The stories of how these happened is not one for a cheery optimist. I still think, in my cheerful idiocy, that maybe the wounds can be tended, they can dry up, and the person can be cured.
But some of these hurts happened years before I was born.
Some I watched happen when I was a child. If they haven’t healed by now, perhaps they aren’t going to.
To go and revisit the causes is to relive it.
And to write about the experiences that have crippled lives and wrecked generations is to reopen wounds yet again.
The stories, though, are how I got here.
And they are, as all good fairy tales, cautionary stories that cause the reader to reflect on good versus evil and the ways of the universe.
A four a.m. trip in a taxi in Paris, frantic and hysterical, dropped off at the back door of a crumbling wreck of a hospital built by Napoleon, with my companion’s screams and rantings drowned out by the sounds of the mental patients mocking us as we found our way to the emergency room.
My mother, calling from England to say goodbye -- she’d just swallowed poison since I was such a terrible daughter, and to please find a home for her cat.
Fires where the entire house went up. Over and over again.
Fistfights at weddings, and at funerals.
People I love in jail, and then out.
In mental hospitals, and then out.
Starting over, this time, with a clean slate and a fresh start.
And this time, with the right medication. And this time, she’ll stop drinking. Or really leave him.
Or will never burn down another house.
Floods where I lost everything material that mattered, only to find out that it was planned.
Having to hear that someone I love is hurting. Again. And this time, jail or a mental hospital won’t help.
Watching the crimes that happened in 1946 come back in 1978. And again in 2001.

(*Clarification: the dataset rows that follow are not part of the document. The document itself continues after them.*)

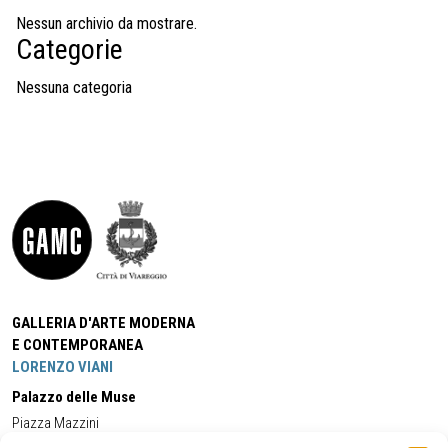
Nessun archivio da mostrare.
Categorie
Nessuna categoria
GALLERIA D'ARTE MODERNA
E CONTEMPORANEA
LORENZO VIANI
Palazzo delle Muse
Piazza Mazzini
55049 - Viareggio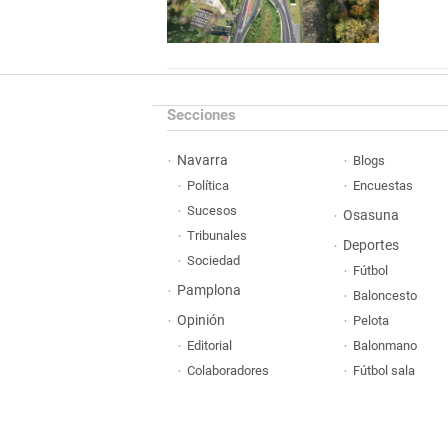
Secciones
Navarra
Blogs
Política
Encuestas
Sucesos
Osasuna
Tribunales
Deportes
Sociedad
Fútbol
Pamplona
Baloncesto
Opinión
Pelota
Editorial
Balonmano
Colaboradores
Fútbol sala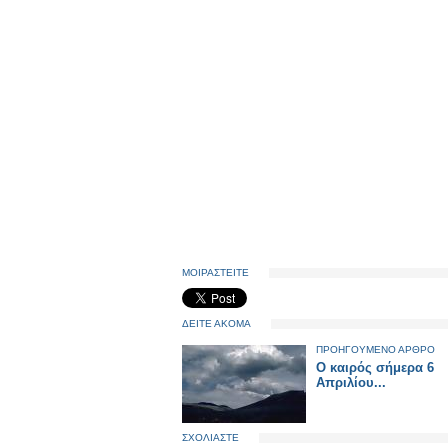
ΜΟΙΡΑΣΤΕΙΤΕ
ΔΕΙΤΕ ΑΚΟΜΑ
ΠΡΟΗΓΟΥΜΕΝΟ ΑΡΘΡΟ
Ο καιρός σήμερα 6
Απριλίου...
ΣΧΟΛΙΑΣΤΕ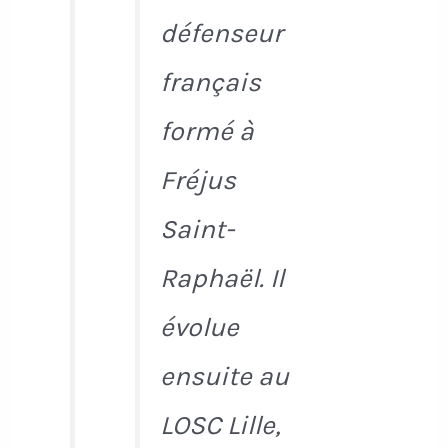
défenseur
français
formé à
Fréjus
Saint-
Raphaël. Il
évolue
ensuite au
LOSC Lille,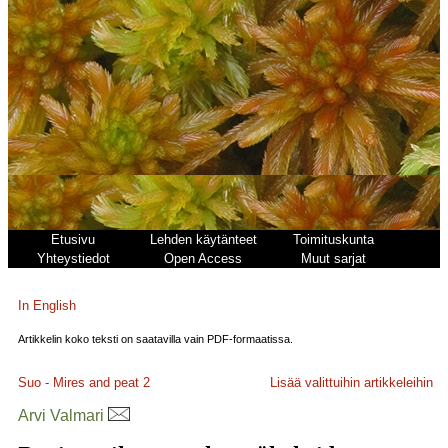
Etusivu
Lehden käytänteet
Toimituskunta
Yhteystiedot
Open Access
Muut sarjat
In English
Artikkelin koko teksti on saatavilla vain PDF-formaatissa.
Suo - Mires and peat
2
Lisää valittuihin artikkeleihin
Arvi Valmari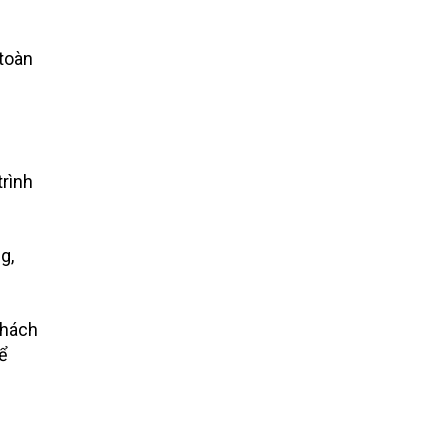
 toàn
trình
g,
khách
để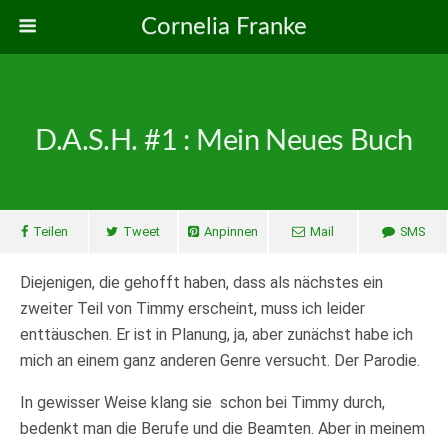
Cornelia Franke
D.A.S.H. #1 : Mein Neues Buch
Teilen
Tweet
Anpinnen
Mail
SMS
Diejenigen, die gehofft haben, dass als nächstes ein
zweiter Teil von Timmy erscheint, muss ich leider
enttäuschen. Er ist in Planung, ja, aber zunächst habe ich
mich an einem ganz anderen Genre versucht. Der Parodie.
In gewisser Weise klang sie schon bei Timmy durch,
bedenkt man die Berufe und die Beamten. Aber in meinem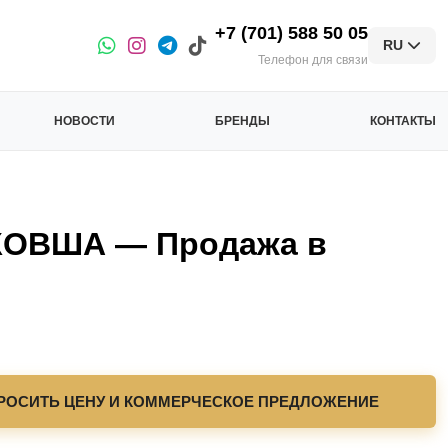
+7 (701) 588 50 05
RU
Телефон для связи
НОВОСТИ
БРЕНДЫ
КОНТАКТЫ
ОВША — Продажа в
РОСИТЬ ЦЕНУ И КОММЕРЧЕСКОЕ ПРЕДЛОЖЕНИЕ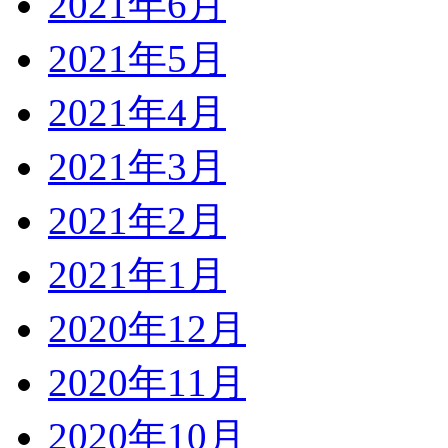
2021年6月
2021年5月
2021年4月
2021年3月
2021年2月
2021年1月
2020年12月
2020年11月
2020年10月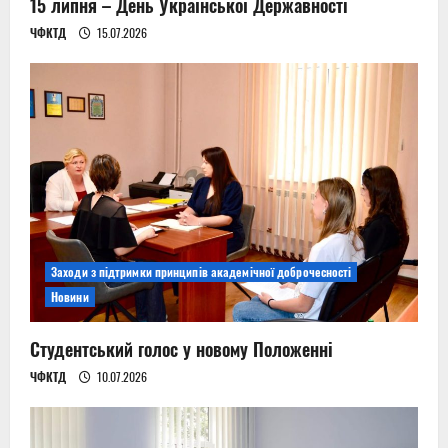
15 липня – День Української Державності
ЧФКТД
15.07.2026
Заходи з підтримки принципів академічної доброчесності
Новини
Студентський голос у новому Положенні
ЧФКТД
10.07.2026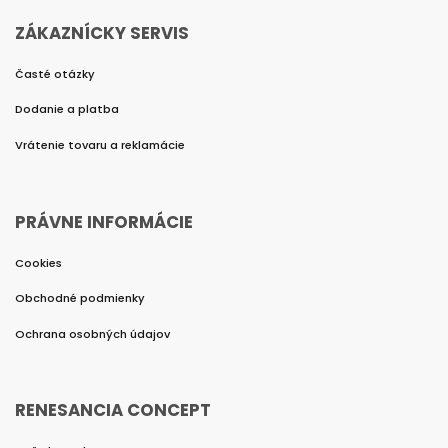
ZÁKAZNÍCKY SERVIS
Časté otázky
Dodanie a platba
Vrátenie tovaru a reklamácie
PRÁVNE INFORMÁCIE
Cookies
Obchodné podmienky
Ochrana osobných údajov
RENESANCIA CONCEPT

Being powerless to fix any of it.
Having to manipulate, and lie, and bargain with the devil to rescue children from those crimes. And watching some of the children thrive, and some sink slowly beneath, with the weights of the past too heavy to tread water any more, as I begged them to take life jackets or allow me to help.
Pleading, begging, struggling to save anyone, and finally having to let them go.
No. I’m already crying, just from this.
I have two boys full of glee and mischief, a handsome husband with a wicked sense of humor and a deep appreciation for me, and a baby girl who is the light of my life.
I might be able to write about how the shadows make me notice the light a bit more.
I know I can tell stories about how I do things differently than most people do, and why I think through my parenting more closely. And I might muse on how to parent without a map.
But the dark parts, the sad parts, the oozy stuff?
That’s not for a cheery optimist to get into.